Collected data entries:

----------------

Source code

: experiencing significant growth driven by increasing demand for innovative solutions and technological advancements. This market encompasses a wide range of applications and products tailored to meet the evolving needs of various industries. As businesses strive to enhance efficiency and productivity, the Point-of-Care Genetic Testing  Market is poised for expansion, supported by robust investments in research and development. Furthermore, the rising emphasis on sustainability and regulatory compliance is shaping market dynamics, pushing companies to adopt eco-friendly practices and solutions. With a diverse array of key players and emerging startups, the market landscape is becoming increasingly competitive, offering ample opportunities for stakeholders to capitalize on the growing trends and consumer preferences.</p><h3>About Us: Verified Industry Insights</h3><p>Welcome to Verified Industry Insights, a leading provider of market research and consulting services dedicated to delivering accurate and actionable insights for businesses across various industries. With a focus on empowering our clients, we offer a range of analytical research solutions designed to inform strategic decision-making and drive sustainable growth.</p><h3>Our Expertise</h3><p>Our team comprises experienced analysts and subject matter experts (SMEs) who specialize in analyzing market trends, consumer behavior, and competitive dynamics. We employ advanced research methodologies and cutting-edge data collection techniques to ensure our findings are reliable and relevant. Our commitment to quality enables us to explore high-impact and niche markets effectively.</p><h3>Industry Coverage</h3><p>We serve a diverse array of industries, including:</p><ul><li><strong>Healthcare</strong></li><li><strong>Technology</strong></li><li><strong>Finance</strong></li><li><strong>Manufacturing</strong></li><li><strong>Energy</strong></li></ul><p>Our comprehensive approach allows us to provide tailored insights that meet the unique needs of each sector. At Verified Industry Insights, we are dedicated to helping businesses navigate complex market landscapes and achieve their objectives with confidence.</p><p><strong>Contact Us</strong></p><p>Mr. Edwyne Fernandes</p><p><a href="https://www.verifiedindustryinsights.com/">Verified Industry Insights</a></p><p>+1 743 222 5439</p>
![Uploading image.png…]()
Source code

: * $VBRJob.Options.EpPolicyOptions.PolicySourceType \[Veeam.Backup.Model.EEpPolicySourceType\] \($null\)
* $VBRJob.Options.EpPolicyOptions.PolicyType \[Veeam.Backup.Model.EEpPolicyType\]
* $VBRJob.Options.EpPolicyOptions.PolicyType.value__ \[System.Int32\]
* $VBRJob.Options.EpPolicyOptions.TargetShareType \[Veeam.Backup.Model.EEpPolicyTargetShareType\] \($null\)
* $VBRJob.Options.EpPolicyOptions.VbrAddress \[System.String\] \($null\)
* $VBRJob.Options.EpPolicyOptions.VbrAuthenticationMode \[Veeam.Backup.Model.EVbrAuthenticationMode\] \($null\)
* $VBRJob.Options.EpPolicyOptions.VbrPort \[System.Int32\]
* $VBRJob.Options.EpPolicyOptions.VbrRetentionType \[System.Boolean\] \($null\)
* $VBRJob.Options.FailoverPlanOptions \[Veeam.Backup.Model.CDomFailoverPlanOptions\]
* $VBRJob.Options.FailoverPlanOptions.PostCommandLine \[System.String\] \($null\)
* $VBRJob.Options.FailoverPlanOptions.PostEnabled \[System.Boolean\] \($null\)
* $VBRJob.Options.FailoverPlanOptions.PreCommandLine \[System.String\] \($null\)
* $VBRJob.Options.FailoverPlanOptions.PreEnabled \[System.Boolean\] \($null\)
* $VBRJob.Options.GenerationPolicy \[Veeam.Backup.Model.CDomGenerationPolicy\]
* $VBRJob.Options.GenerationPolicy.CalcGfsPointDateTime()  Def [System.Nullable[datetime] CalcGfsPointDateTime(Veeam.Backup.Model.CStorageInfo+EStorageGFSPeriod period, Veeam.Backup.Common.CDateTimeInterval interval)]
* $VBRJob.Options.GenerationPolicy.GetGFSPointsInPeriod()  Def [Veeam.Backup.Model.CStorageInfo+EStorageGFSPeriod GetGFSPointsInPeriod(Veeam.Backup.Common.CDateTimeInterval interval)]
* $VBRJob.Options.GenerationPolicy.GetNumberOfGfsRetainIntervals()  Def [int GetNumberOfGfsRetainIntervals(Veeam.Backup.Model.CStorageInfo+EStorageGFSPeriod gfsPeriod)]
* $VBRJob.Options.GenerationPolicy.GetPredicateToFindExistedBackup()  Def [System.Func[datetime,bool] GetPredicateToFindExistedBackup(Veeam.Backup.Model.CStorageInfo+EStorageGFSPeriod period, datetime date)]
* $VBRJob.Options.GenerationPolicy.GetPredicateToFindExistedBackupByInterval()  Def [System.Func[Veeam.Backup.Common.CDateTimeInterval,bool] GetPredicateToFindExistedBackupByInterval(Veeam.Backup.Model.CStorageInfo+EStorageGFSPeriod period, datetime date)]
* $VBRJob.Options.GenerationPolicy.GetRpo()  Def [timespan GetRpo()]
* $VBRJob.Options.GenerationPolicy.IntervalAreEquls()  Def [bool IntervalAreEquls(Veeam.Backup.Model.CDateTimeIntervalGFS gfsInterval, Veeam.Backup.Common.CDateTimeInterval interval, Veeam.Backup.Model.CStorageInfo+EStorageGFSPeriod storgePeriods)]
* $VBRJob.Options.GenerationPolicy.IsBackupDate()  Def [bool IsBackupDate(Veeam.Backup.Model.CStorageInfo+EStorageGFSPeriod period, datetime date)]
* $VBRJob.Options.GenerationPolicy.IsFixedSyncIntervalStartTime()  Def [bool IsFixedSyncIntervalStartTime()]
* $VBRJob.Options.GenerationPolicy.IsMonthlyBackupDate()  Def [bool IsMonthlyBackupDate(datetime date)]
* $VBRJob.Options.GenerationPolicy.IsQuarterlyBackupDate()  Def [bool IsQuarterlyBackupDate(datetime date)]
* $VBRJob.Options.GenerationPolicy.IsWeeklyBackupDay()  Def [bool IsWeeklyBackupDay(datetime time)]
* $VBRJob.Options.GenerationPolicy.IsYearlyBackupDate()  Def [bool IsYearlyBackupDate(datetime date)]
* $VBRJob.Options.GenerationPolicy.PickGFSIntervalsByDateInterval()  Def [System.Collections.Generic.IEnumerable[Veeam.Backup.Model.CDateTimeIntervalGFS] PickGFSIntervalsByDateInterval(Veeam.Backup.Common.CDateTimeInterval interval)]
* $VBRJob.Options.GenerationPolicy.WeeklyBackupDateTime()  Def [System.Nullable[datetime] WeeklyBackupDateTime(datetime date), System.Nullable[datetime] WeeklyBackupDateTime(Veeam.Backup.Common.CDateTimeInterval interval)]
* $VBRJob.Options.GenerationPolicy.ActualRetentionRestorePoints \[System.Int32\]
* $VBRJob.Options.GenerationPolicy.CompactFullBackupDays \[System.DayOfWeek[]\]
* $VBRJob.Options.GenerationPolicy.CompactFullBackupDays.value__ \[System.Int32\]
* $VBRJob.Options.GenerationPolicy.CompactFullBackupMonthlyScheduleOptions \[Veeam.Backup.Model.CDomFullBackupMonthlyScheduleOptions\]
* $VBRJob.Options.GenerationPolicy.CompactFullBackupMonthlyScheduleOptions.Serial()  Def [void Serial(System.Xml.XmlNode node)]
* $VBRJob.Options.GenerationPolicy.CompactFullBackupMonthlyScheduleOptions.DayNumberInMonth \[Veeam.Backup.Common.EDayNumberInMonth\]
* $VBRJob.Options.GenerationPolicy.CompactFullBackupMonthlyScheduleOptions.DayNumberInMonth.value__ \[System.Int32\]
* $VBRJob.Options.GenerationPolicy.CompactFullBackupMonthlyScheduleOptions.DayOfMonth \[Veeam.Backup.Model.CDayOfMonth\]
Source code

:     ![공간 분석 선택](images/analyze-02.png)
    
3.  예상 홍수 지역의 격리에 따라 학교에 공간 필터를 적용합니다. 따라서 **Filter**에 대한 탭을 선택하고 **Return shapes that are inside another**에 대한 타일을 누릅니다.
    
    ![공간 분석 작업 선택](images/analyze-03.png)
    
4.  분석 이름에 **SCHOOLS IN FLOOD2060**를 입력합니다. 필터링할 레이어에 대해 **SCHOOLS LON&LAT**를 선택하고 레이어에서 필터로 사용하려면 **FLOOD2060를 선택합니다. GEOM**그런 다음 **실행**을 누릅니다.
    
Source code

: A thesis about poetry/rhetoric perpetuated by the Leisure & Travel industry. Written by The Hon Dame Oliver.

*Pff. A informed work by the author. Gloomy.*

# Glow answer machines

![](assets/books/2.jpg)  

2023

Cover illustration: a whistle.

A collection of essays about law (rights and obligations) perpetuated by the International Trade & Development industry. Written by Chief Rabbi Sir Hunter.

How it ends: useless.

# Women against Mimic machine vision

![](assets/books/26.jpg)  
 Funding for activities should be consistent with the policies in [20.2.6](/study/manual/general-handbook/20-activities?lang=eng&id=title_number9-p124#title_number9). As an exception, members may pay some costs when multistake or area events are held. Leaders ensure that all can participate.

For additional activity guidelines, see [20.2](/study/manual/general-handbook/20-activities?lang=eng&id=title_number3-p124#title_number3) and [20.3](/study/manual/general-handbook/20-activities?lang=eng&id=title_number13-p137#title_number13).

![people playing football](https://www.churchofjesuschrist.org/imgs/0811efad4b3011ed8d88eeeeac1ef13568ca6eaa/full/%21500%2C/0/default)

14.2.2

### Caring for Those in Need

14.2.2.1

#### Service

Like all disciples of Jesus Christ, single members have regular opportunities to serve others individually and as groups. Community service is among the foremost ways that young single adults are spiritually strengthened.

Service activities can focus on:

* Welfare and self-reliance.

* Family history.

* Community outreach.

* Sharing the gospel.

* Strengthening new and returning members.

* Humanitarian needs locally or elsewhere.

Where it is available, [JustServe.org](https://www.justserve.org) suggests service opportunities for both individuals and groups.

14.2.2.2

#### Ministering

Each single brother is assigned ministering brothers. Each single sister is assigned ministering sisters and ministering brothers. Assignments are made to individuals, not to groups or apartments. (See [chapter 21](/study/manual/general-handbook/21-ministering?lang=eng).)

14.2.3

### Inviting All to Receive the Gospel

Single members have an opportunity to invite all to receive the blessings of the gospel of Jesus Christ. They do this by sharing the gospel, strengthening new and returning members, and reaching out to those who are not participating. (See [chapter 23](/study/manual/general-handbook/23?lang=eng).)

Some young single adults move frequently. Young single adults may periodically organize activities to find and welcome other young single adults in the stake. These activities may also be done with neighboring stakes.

----------------

■ Exercise aim
Update the lines starting at the line containing "#### Service" and ending at the line containing "#### Ministering" by replacing "Family history" with "Temple and family history", and leave everything else in those lines unchanged.

■ Solution to this exercise
#### Service

Like all disciples of Jesus Christ, single members have regular opportunities to serve others individually and as groups. Community service is among the foremost ways that young single adults are spiritually strengthened.

Service activities can focus on:

* Welfare and self-reliance.

* Temple and family history.

* Community outreach.

* Sharing the gospel.

* Strengthening new and returning members.

* Humanitarian needs locally or elsewhere.

Where it is available, [JustServe.org](https://www.justserve.org) suggests service opportunities for both individuals and groups.

14.2.2.2

#### Ministering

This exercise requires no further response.